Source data
======

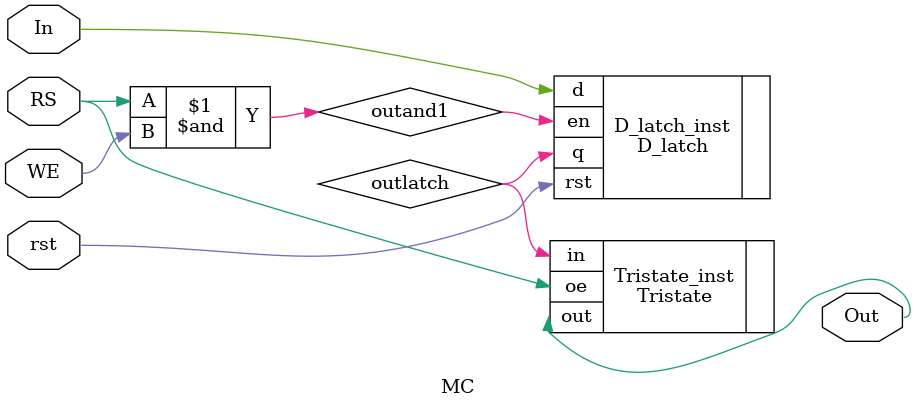
<source format=v>
module MC (Out,In,RS,WE,rst);
	output wire Out;
	input wire RS,WE,In,rst;
	wire outand1;
	wire outlatch;
	and and1(outand1,RS,WE);
	//bufif1 bufif1_1(Out,outlatch,RS);
Tristate Tristate_inst(
	.out(Out),
	.in(outlatch),
	.oe(RS)
);
	
D_latch D_latch_inst(
	.q(outlatch),
	.d(In),
	.en(outand1),
	.rst(rst)
);

endmodule

</source>
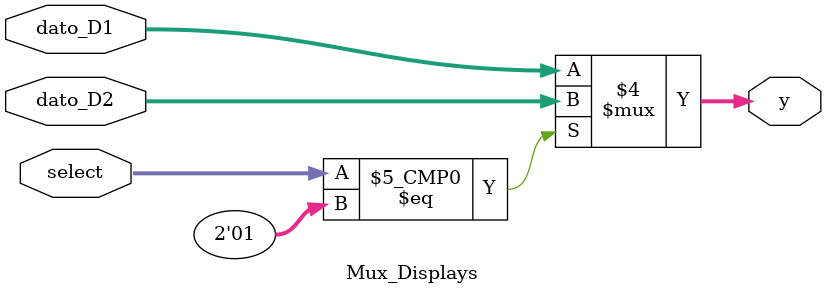
<source format=v>
`timescale 1ns / 1ps

module Mux_Displays(
    input [1:0] select,
    input [3:0] dato_D1,
	 input [3:0] dato_D2,
    output reg [3:0] y
    );
always @*
	begin
		case (select)
			2'b01: y=dato_D2;
			2'b10: y=dato_D1;
			default: y=dato_D1;		
		endcase
end
endmodule

</source>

======

What you have to do
Every line of the data above is to be set down word for word, with the pictures left out.

Solution for this task
<source format=v>
module MC (Out,In,RS,WE,rst);
	output wire Out;
	input wire RS,WE,In,rst;
	wire outand1;
	wire outlatch;
	and and1(outand1,RS,WE);
	//bufif1 bufif1_1(Out,outlatch,RS);
Tristate Tristate_inst(
	.out(Out),
	.in(outlatch),
	.oe(RS)
);
	
D_latch D_latch_inst(
	.q(outlatch),
	.d(In),
	.en(outand1),
	.rst(rst)
);

endmodule

</source>
<source format=v>
`timescale 1ns / 1ps

module Mux_Displays(
    input [1:0] select,
    input [3:0] dato_D1,
	 input [3:0] dato_D2,
    output reg [3:0] y
    );
always @*
	begin
		case (select)
			2'b01: y=dato_D2;
			2'b10: y=dato_D1;
			default: y=dato_D1;		
		endcase
end
endmodule

</source>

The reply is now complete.